- Problem to work on -
Rewrite the records that begin at the line containing "Rendered at 1667 by 1251 pixels." and end after the line containing "picture [0, 217, 2000, 1125]", replacing "transcribe" with "write out" and changing nothing else.

- Extracted information -
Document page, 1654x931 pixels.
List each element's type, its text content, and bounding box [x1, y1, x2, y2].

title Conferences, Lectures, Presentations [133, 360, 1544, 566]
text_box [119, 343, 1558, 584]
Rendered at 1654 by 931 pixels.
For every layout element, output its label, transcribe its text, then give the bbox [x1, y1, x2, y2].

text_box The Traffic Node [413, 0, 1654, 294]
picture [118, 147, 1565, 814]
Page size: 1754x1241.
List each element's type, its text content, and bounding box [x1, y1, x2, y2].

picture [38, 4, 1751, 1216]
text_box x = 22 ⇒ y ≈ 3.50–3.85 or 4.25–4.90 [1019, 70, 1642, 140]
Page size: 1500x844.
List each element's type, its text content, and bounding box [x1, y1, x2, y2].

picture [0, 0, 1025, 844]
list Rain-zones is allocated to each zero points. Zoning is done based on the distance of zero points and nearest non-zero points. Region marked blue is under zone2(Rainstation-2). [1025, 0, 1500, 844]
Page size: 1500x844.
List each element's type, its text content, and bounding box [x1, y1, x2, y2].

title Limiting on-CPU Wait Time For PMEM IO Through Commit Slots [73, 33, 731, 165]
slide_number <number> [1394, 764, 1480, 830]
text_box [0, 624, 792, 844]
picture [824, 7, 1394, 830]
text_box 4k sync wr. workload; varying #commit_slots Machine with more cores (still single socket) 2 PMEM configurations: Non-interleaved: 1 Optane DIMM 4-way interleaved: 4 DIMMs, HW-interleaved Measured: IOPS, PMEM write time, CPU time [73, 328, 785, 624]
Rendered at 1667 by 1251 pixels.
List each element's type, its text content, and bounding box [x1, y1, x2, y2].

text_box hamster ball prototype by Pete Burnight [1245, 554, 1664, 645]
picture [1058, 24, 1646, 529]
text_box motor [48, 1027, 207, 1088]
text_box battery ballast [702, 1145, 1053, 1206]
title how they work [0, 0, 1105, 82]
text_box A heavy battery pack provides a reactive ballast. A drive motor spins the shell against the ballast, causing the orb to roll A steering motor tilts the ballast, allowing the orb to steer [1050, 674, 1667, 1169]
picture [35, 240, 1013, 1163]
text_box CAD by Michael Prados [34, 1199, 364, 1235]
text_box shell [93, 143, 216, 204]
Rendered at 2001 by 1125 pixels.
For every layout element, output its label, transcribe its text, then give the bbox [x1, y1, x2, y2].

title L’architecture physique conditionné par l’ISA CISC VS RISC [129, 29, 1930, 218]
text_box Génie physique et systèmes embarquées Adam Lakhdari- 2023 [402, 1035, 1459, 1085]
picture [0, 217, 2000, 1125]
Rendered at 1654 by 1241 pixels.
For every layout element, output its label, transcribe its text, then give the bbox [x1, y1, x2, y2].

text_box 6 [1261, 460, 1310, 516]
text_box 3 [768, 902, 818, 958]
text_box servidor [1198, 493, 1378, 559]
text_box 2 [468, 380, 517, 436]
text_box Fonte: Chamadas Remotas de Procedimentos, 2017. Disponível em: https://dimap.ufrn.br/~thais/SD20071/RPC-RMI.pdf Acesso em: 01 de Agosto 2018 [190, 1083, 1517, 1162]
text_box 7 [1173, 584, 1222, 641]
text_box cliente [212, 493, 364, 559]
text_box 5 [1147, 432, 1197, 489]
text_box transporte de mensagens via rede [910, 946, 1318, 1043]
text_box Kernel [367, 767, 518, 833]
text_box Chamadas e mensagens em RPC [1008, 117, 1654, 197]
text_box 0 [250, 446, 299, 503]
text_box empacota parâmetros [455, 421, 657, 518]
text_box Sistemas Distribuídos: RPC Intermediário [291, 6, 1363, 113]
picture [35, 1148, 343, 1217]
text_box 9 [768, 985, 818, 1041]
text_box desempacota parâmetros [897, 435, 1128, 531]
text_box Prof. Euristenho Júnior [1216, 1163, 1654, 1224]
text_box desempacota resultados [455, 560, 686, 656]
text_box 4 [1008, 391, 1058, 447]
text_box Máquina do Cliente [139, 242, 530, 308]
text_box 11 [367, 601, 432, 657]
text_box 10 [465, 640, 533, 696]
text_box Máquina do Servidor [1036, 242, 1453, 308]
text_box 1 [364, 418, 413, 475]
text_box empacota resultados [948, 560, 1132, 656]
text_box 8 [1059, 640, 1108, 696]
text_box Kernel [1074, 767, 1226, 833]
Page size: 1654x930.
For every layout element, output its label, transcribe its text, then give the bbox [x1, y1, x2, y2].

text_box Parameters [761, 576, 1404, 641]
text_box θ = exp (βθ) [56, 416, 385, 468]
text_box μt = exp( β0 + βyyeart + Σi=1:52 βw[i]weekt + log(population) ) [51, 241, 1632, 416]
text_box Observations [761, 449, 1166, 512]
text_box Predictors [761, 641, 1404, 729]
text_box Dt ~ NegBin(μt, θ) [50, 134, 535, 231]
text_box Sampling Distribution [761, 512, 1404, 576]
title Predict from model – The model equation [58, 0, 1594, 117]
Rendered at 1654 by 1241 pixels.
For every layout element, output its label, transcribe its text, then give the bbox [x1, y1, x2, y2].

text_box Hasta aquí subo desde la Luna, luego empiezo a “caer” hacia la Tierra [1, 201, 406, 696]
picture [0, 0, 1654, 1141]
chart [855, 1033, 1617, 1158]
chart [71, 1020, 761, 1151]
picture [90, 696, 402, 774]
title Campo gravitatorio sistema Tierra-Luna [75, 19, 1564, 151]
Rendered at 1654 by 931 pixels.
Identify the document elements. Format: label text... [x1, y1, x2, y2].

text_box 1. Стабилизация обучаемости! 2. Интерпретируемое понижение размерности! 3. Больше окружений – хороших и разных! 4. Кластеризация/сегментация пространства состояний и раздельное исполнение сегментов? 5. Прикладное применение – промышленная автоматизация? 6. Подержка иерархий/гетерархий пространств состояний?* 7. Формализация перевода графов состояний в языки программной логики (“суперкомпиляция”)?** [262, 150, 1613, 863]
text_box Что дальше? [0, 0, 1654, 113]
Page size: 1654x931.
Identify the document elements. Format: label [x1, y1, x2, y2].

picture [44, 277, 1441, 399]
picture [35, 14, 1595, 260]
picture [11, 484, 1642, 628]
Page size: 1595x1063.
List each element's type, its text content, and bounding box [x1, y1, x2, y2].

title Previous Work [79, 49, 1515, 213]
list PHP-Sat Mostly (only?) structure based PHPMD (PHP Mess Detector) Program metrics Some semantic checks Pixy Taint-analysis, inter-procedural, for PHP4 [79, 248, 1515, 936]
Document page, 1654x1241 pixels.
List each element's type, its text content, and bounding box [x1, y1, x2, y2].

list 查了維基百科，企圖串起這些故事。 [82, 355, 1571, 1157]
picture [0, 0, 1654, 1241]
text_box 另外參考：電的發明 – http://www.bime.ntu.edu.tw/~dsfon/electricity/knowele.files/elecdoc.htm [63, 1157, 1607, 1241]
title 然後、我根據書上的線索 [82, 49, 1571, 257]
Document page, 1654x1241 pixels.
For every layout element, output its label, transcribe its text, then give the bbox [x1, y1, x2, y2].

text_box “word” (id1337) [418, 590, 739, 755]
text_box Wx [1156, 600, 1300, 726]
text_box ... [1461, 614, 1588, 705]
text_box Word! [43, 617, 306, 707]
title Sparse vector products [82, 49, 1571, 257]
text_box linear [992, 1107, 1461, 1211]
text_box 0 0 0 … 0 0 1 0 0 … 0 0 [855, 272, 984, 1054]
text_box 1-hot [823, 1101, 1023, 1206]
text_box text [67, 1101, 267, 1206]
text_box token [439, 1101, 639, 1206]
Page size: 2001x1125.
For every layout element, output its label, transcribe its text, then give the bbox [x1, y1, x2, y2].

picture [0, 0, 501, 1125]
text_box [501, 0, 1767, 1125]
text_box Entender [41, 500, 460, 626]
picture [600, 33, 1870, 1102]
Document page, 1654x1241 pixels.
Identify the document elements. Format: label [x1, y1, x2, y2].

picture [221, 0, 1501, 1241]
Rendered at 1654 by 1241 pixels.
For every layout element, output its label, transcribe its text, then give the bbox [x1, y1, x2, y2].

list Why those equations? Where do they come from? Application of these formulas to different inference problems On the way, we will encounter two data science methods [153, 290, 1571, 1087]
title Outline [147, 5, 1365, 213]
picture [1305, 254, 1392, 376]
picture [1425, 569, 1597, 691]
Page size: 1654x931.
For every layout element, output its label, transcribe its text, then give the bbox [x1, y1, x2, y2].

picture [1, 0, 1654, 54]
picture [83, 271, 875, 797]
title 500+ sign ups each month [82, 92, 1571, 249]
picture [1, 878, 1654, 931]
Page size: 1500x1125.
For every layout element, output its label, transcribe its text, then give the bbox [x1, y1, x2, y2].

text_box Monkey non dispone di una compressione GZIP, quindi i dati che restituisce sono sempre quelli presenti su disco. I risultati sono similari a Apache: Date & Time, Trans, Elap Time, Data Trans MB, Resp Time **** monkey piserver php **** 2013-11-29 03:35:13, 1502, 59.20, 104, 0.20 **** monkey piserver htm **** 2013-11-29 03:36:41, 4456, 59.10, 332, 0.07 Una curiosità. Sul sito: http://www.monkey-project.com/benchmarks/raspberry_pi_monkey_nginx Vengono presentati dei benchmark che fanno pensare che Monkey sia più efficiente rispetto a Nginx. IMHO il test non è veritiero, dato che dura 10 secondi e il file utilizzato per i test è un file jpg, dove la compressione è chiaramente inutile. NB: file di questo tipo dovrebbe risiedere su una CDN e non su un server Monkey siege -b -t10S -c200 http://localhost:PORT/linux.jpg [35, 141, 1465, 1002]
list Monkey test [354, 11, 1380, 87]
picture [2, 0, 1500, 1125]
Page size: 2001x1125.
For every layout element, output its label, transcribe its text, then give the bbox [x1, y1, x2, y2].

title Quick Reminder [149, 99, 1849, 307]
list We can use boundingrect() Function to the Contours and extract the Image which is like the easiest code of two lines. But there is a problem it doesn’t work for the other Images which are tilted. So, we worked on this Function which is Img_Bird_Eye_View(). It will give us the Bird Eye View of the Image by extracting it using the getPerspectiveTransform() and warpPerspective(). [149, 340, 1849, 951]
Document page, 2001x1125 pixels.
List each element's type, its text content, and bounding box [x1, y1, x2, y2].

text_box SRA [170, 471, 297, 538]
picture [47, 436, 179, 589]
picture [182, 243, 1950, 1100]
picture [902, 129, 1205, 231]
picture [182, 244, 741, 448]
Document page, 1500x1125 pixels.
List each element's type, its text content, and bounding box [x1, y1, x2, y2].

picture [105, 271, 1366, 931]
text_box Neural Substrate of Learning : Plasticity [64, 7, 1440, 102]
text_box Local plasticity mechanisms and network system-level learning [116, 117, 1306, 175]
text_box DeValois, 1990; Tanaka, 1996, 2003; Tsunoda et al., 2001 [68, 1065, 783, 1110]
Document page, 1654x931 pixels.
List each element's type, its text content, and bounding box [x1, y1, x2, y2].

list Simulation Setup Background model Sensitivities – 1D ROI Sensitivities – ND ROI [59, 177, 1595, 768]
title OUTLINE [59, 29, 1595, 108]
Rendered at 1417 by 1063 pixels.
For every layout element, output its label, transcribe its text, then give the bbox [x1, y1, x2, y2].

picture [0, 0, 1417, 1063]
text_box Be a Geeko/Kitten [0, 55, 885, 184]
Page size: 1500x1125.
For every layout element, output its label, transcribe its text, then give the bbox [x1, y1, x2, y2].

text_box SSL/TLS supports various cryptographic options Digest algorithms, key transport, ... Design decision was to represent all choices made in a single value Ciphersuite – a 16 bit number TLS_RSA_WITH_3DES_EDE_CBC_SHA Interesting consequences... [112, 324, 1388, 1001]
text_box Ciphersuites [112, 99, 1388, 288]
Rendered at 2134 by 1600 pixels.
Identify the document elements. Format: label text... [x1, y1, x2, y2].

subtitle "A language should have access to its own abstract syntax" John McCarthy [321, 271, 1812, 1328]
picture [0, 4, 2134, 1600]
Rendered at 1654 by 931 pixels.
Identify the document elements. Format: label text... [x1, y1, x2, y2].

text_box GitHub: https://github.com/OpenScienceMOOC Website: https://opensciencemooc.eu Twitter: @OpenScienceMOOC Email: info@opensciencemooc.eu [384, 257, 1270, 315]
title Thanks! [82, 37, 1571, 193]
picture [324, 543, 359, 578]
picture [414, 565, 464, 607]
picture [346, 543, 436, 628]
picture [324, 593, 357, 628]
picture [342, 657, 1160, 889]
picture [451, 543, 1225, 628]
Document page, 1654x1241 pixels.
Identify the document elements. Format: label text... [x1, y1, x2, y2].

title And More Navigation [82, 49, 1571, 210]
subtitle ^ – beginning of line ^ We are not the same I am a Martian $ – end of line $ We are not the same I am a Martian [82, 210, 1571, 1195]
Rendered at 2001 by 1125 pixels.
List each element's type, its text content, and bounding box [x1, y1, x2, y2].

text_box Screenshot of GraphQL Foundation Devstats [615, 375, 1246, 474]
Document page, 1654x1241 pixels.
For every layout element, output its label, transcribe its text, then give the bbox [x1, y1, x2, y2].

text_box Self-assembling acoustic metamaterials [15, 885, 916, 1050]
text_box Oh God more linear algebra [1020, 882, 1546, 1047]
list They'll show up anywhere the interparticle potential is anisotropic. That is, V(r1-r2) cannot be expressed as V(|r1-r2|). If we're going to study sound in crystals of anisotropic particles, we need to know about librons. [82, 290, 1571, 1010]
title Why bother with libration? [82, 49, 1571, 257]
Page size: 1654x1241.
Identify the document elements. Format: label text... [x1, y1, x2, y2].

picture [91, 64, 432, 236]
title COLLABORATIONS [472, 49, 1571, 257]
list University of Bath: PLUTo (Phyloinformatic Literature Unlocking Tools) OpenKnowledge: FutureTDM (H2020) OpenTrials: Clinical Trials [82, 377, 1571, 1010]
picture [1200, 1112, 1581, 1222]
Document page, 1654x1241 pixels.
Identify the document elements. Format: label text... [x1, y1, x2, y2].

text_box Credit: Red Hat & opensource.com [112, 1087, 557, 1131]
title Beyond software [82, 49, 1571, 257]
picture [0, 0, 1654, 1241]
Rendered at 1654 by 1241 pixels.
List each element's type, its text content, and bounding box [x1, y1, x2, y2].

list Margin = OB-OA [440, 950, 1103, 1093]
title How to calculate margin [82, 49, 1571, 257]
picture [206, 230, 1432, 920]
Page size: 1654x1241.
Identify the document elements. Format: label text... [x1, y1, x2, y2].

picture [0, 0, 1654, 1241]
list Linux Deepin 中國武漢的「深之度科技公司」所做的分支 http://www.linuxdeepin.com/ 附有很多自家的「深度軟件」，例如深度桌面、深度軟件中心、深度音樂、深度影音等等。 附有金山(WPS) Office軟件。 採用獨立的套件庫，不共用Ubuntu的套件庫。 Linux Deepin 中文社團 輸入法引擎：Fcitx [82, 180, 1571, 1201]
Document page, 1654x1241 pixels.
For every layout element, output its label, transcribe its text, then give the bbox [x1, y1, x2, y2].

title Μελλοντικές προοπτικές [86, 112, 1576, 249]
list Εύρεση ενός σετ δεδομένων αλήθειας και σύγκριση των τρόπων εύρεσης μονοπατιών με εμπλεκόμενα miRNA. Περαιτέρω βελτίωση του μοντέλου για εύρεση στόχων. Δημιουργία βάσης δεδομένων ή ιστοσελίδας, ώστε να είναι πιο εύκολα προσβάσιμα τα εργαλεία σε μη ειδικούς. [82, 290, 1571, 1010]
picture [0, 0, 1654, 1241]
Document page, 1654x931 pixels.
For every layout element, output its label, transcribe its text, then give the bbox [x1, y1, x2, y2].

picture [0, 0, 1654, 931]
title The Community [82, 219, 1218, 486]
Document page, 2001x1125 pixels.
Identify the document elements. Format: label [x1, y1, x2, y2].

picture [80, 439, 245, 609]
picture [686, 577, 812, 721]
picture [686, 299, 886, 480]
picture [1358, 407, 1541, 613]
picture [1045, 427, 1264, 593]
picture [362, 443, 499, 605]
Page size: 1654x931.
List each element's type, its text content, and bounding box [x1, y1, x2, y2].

- Right answer -
Rendered at 1667 by 1251 pixels.
List each element's type, its text content, and bounding box [x1, y1, x2, y2].

text_box hamster ball prototype by Pete Burnight [1245, 554, 1664, 645]
picture [1058, 24, 1646, 529]
text_box motor [48, 1027, 207, 1088]
text_box battery ballast [702, 1145, 1053, 1206]
title how they work [0, 0, 1105, 82]
text_box A heavy battery pack provides a reactive ballast. A drive motor spins the shell against the ballast, causing the orb to roll A steering motor tilts the ballast, allowing the orb to steer [1050, 674, 1667, 1169]
picture [35, 240, 1013, 1163]
text_box CAD by Michael Prados [34, 1199, 364, 1235]
text_box shell [93, 143, 216, 204]
Rendered at 2001 by 1125 pixels.
For every layout element, output its label, write out its text, then give the bbox [x1, y1, x2, y2].

title L’architecture physique conditionné par l’ISA CISC VS RISC [129, 29, 1930, 218]
text_box Génie physique et systèmes embarquées Adam Lakhdari- 2023 [402, 1035, 1459, 1085]
picture [0, 217, 2000, 1125]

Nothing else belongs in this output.